Test coverage gates in CI. We added branch coverage thresholds to our pipeline. If a PR doesn't meet the minimum coverage for the module it touches, it doesn't merge. This caught the “tests that test nothing” problem because meaningless tests don't actually cover branches.

AI-generated code must pass our linter and static analysis. We tightened our ESLint config for NestJS projects and our Dart analysis options for Flutter. The AI generates code that compiles, but it often doesn't follow the specific conventions we've established. The linter catches the drift before it reaches review.

Where Vibe Coding Actually Works

This isn't a “vibe coding is bad” post. Used correctly, it's genuinely powerful.

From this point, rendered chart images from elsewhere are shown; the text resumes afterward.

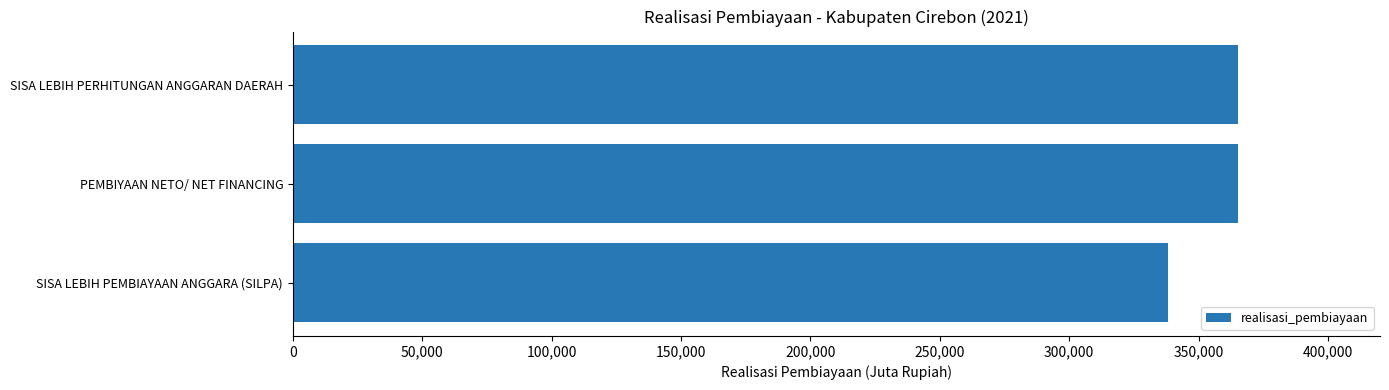

Approximately how many times larger is the value at PEMBIYAAN NETO/ NET FINANCING compared to SISA LEBIH PERHITUNGAN ANGGARAN DAERAH?

1.0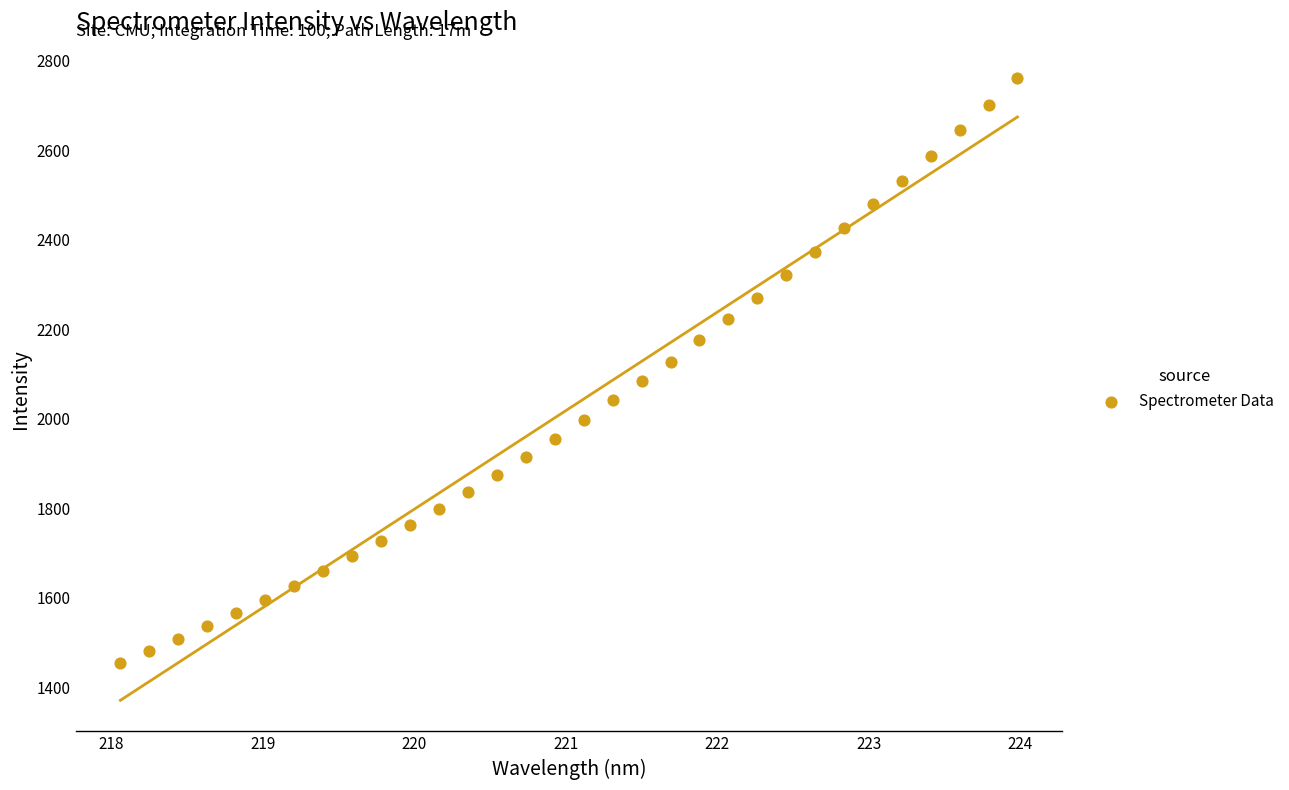

What is the range of X values (max minus min)?

5.9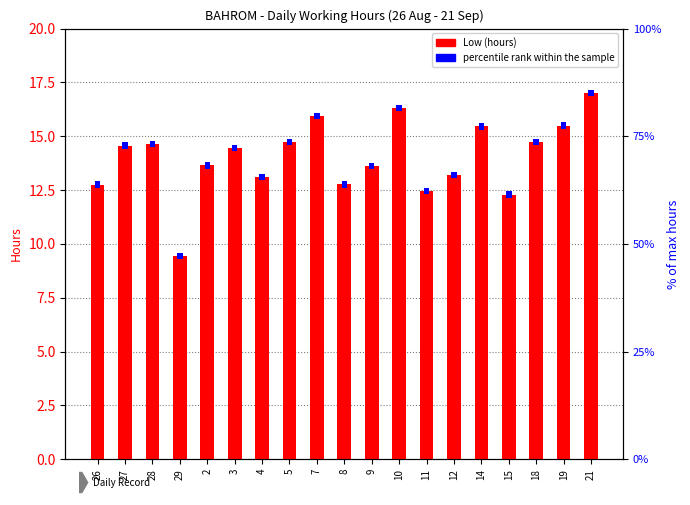

List the series in order of their overall mean, highest first.

Low (hours), percentile rank within the sample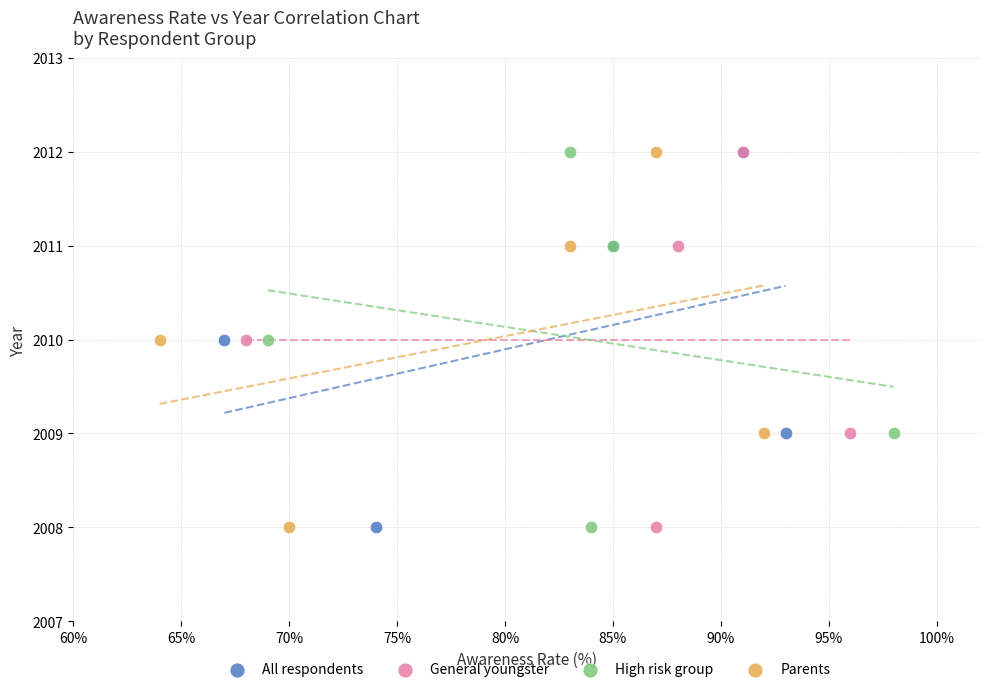

What are all the series names shown in the legend?

All respondents, General youngster, High risk group, Parents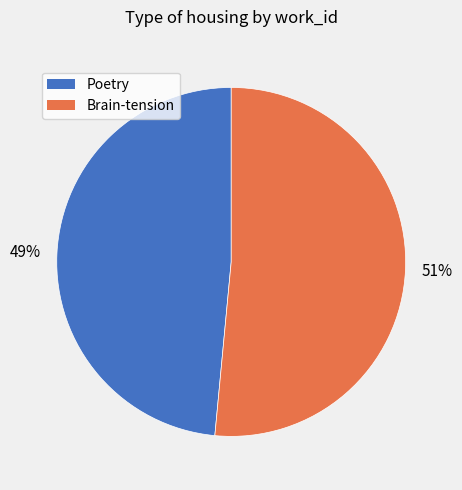

Is the sum of Brain-tension and Poetry greater than half?

Yes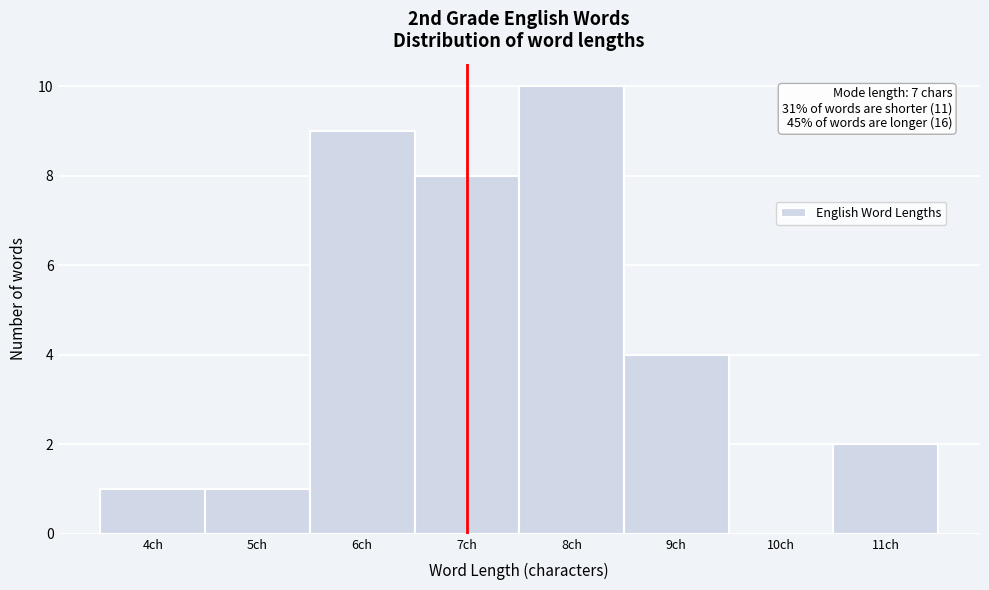

Over which range of the x-axis is the bar tallest?

7.5 to 8.5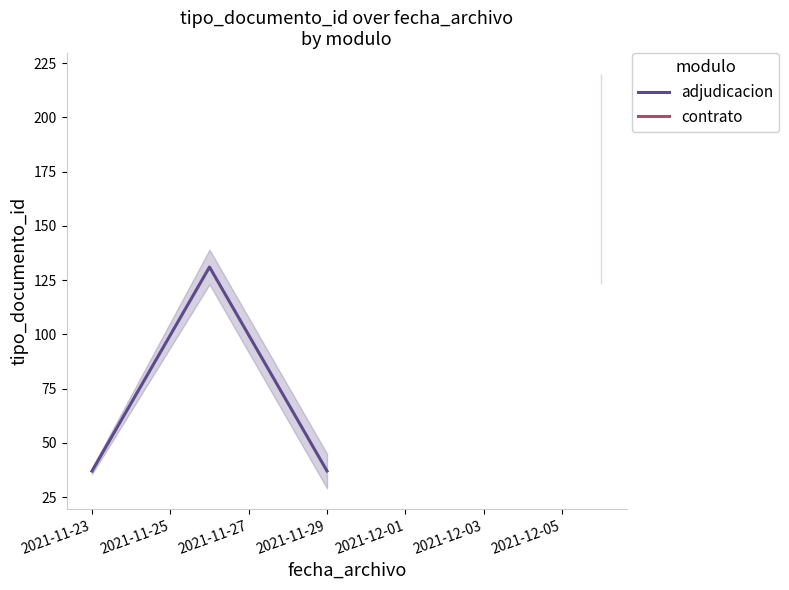

Does the chart display data point markers on the line(s)?

No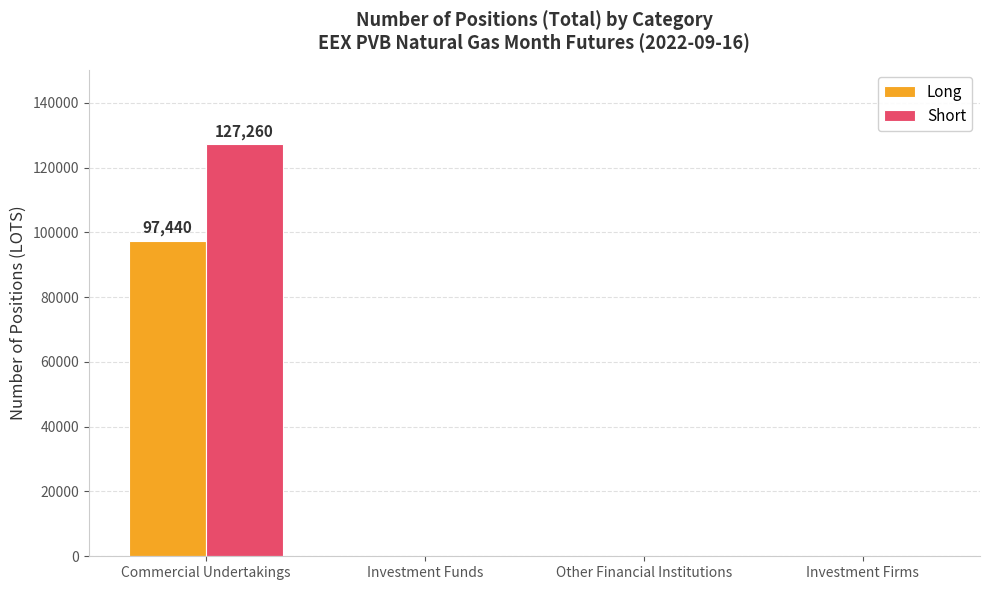

Is it true that Short equals 183663 at Commercial Undertakings?

False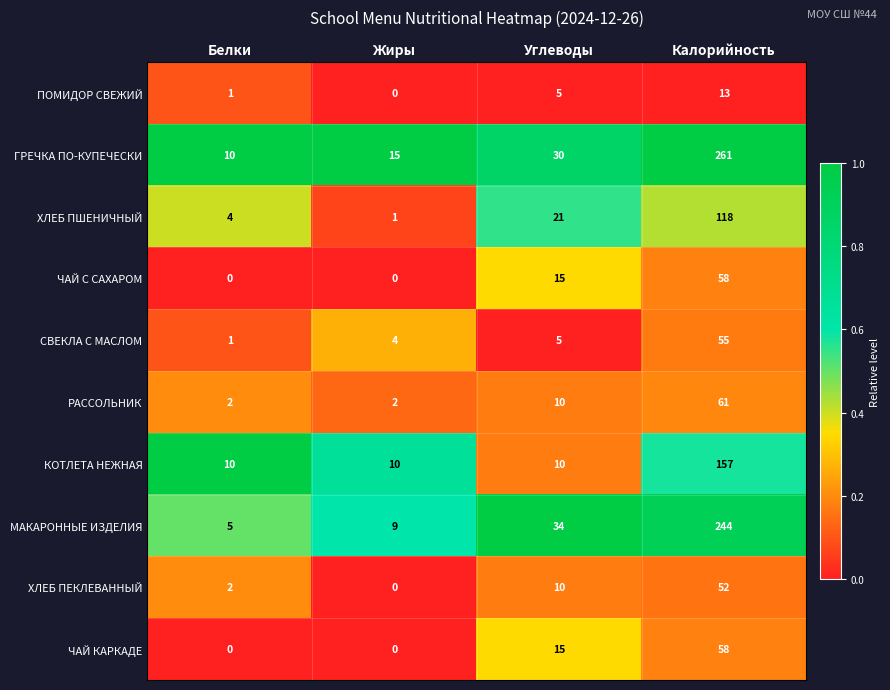

At which label is ХЛЕБ ПШЕНИЧНЫЙ closest to 59?

Углеводы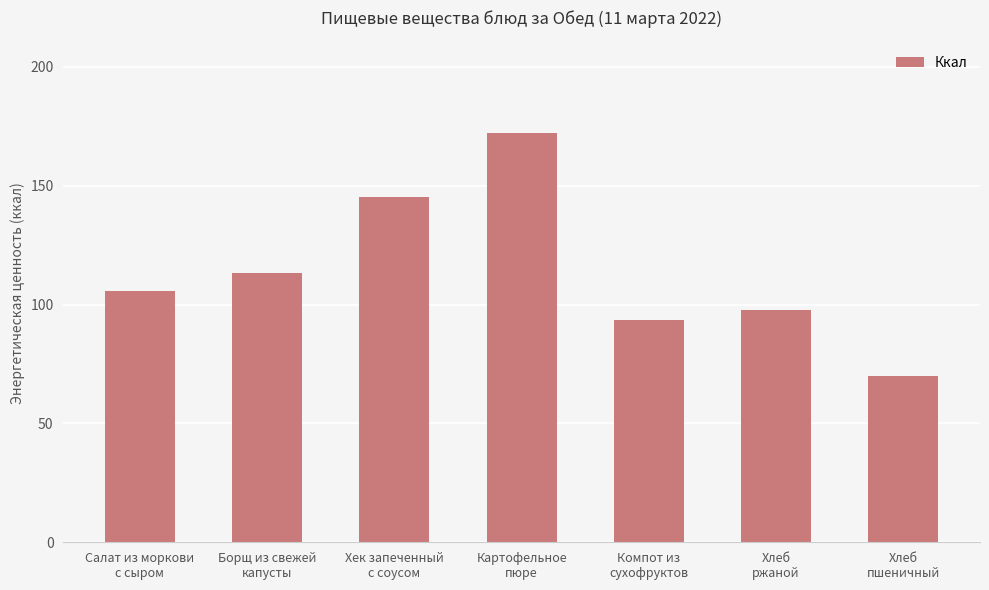

The value at Хек запеченный
с соусом is 257.6. True or false?

False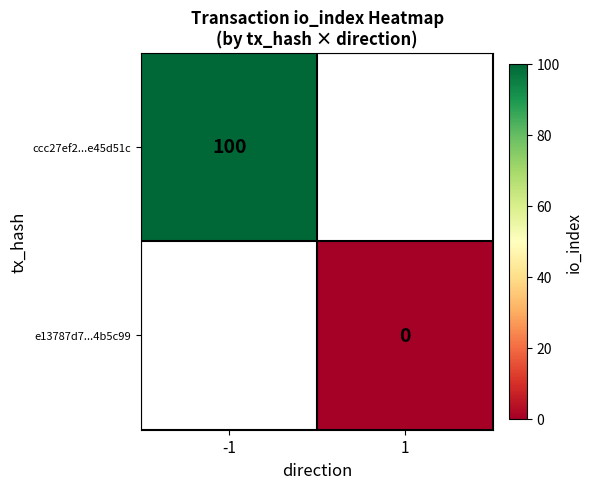

The value of ccc27ef2...e45d51c at -1 is 100. True or false?

True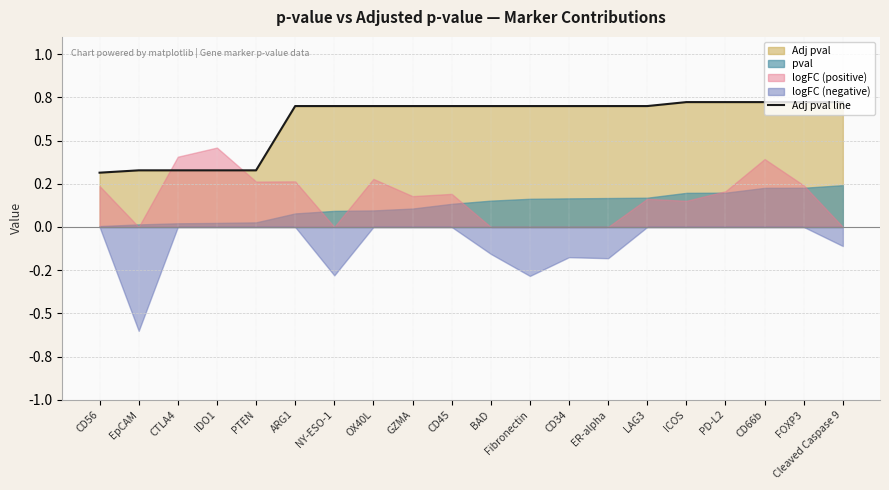

List the labels in order of value, largest first.

ICOS, PD-L2, CD66b, FOXP3, Cleaved Caspase 9, ARG1, NY-ESO-1, OX40L, GZMA, CD45, BAD, Fibronectin, CD34, ER-alpha, LAG3, EpCAM, CTLA4, IDO1, PTEN, CD56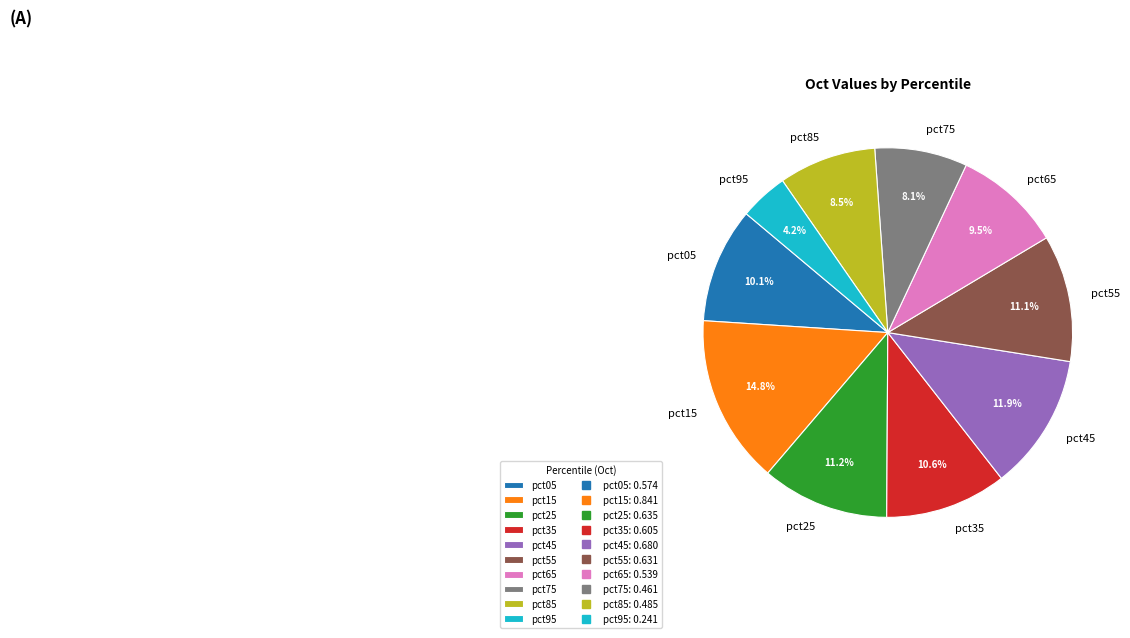

The pct25 slice represents 1% of the pie. True or false?

False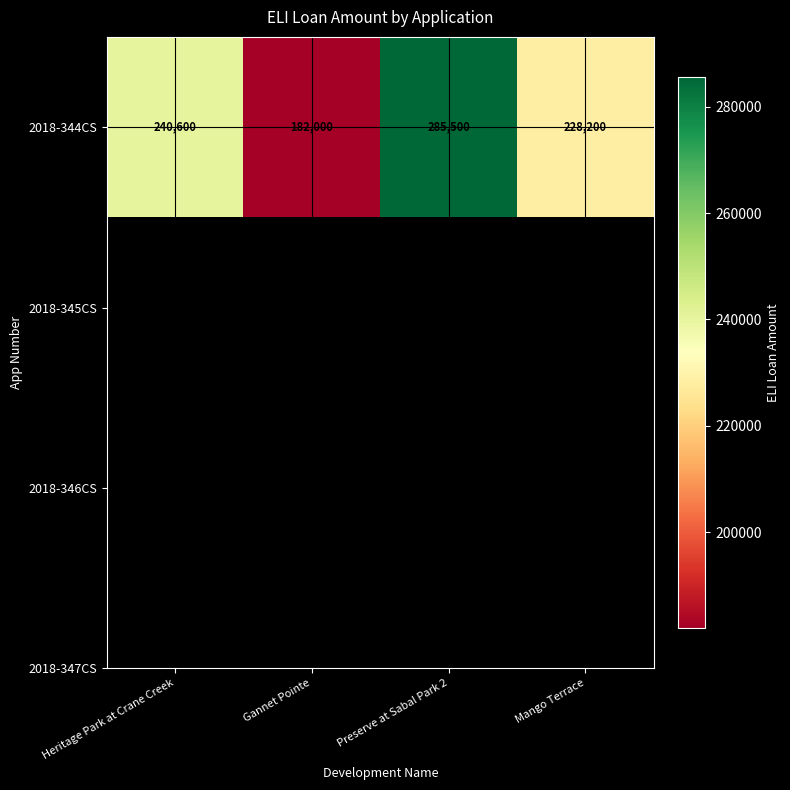

How many data points are less than 240600?

2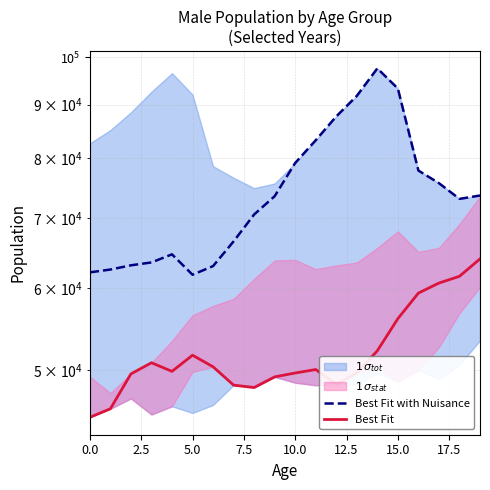

What is the label of the 11th point from the right?

9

Prototyping. When we're exploring a new feature idea or building a proof of concept for a client pitch, vibe coding is perfect. Speed matters, perfection doesn't. We recently prototyped a dashboard for one of our concept projects — Pulse Leap — entirely through AI generation. It took an afternoon instead of a week. The prototype served its purpose and was thrown away.

Internal tools. Scripts, data migrations, one-off utilities — the kind of code that runs once or serves a small internal audience. The risk profile is different. If an internal CSV parser has a minor edge case bug, someone notices and fixes it. It's not processing government transactions.

Learning. For developers who are picking up a new stack, AI-generated code is an incredible learning tool. Fahad, one of our mid-level developers, used AI generation extensively while learning React from our Flutter codebase. He didn't ship the AI code directly — he used it to understand patterns and then rewrote it himself. That's the ideal use case.

The Conversation the Industry Needs

The vibe coding debate often gets framed as a binary: either you embrace AI-generated code or you're a luddite. That framing is wrong. The real question is about supervision. How much oversight does AI-generated code need? The answer depends on what the code does, who it serves, and what breaks if it's wrong.

For a personal side project? Vibe code all day. For a government platform that handles citizen data and financial transactions? Every line needs a human set of eyes. At MVP Apps, we sit somewhere in the middle — using AI aggressively for speed while maintaining the review discipline that keeps our clients' systems reliable.

I've been writing code since 2017. The tools change, the speed changes, but the responsibility doesn't. If your name is on the deployment, you own every line — whether a human wrote it or a machine did.